La modération s’imposait pour d’autres raisons encore : la domination des ducs de Bourgogne était récente, leurs territoires étaient dispersés, leurs sujets fiers et turbulens. Ces républiques des Flandres très occupées par leurs affaires, à elles, s’intéressaient peu aux desseins et aux convoitises de la maison régnante. Chaque effort au dehors avait pour contre-coup une rébellion au dedans. Ce Philippe était un souverain trop récent pour jouer aux Alexandre. Il disait, beaucoup plus tard : « Je veux bien que chacun sache que, si j’eusse voulu, je fusse roi. » Peut-être. Mais il en fut de cela comme de son vœu de croisade et autres « liffreloffres » à la flamande.
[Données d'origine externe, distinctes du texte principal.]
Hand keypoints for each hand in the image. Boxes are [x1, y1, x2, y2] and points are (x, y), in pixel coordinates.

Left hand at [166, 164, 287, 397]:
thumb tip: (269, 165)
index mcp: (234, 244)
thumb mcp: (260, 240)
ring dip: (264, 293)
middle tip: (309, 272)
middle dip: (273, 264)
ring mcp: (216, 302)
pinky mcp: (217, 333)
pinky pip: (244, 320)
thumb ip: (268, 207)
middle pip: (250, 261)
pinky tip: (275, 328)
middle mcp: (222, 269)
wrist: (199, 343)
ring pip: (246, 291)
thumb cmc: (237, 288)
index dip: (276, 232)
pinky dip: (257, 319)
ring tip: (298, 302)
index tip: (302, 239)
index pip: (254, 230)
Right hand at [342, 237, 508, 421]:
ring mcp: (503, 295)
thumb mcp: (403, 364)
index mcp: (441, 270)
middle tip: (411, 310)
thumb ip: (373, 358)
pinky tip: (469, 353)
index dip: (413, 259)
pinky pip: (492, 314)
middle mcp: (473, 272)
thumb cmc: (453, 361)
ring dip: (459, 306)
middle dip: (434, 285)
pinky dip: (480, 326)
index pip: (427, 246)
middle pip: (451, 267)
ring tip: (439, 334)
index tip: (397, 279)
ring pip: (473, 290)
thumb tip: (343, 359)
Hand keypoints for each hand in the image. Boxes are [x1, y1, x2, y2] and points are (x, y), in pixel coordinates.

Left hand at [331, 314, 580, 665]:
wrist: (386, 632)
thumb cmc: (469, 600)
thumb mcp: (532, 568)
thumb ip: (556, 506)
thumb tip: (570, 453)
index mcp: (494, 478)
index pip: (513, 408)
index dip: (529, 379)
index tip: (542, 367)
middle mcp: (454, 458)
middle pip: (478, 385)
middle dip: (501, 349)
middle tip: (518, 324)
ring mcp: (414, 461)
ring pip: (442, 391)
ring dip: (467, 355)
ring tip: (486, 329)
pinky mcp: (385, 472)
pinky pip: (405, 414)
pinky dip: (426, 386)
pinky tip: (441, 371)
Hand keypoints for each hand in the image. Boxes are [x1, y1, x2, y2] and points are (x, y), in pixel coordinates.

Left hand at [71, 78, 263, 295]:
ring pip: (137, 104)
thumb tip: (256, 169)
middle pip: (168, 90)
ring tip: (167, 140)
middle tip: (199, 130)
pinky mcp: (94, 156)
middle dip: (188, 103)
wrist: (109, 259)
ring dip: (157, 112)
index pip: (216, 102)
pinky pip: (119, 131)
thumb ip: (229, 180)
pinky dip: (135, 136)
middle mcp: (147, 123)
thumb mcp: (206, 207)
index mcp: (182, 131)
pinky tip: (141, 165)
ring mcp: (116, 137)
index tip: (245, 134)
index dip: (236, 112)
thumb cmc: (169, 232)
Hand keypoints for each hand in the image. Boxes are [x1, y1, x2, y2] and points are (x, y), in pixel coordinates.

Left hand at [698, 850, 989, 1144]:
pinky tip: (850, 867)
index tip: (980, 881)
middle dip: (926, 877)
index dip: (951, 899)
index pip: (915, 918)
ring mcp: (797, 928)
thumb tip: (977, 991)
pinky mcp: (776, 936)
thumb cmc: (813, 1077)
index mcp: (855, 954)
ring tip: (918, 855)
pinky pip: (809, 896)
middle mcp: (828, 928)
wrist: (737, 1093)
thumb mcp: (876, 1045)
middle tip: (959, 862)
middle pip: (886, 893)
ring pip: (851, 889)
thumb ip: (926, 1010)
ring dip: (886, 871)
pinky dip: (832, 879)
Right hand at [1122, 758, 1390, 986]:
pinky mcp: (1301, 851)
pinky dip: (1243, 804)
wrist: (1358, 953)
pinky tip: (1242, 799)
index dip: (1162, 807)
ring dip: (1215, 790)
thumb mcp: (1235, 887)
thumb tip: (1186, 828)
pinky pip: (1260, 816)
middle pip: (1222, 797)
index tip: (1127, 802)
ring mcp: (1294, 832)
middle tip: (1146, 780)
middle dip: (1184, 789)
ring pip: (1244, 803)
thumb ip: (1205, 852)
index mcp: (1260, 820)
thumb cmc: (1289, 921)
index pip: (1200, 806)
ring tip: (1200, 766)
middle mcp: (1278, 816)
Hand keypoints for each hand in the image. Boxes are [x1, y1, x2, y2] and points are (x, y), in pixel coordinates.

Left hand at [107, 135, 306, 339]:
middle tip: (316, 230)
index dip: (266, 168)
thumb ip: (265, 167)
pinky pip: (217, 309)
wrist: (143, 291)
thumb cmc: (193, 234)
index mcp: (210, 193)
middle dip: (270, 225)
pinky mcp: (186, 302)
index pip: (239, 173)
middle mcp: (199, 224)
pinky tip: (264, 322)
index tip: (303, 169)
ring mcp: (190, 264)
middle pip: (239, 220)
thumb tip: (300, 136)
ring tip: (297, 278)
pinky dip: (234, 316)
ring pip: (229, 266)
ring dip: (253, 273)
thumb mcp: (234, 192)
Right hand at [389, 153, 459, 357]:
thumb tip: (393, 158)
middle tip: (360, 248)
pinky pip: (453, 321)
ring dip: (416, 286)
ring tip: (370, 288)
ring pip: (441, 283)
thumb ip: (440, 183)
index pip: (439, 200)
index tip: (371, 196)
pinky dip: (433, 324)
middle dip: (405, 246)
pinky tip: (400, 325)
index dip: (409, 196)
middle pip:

A la constitution d’une grande « Bourgogne, » il est un empêchement décisif : c’est le rapprochement fatal, contre elle, de l’Allemagne et de la France. Il semble bien, qu’en Europe, il n’y ait pas de place pour une domination impériale entre ces deux pays[1]. Si Charles VI et Charles VII furent les seuls princes français, peut-être, qui conservèrent la fidélité des alliances allemandes, c’est que leurs règnes coïncidèrent avec la grandeur bourguignonne. Resserrée sur son étroite bande de terre, surveillée du côté de la mer par la jalousie anglaise, la fortune des Pays-Bas, avec tout ce qu’elle charrie d’eaux fécondantes et de limons puissans, s’enlize dans son propre succès comme le cours du grand fleuve qui les a créés se perd et s’épuise avant d’atteindre la mer.

En somme, au for intime de Philippe le Bon, si volontaire Flamand qu’il fût, si accroché à ses riches et belles Flandres, il

  1. Ceci ne veut pas dire qu’il n’y ait pas de place pour des populations indépendantes. Pirenne, dans son Histoire de Belgique, explique très bien cette situation des « Bourgognes » entre la France et l’Allemagne (t. II, p. 228-29).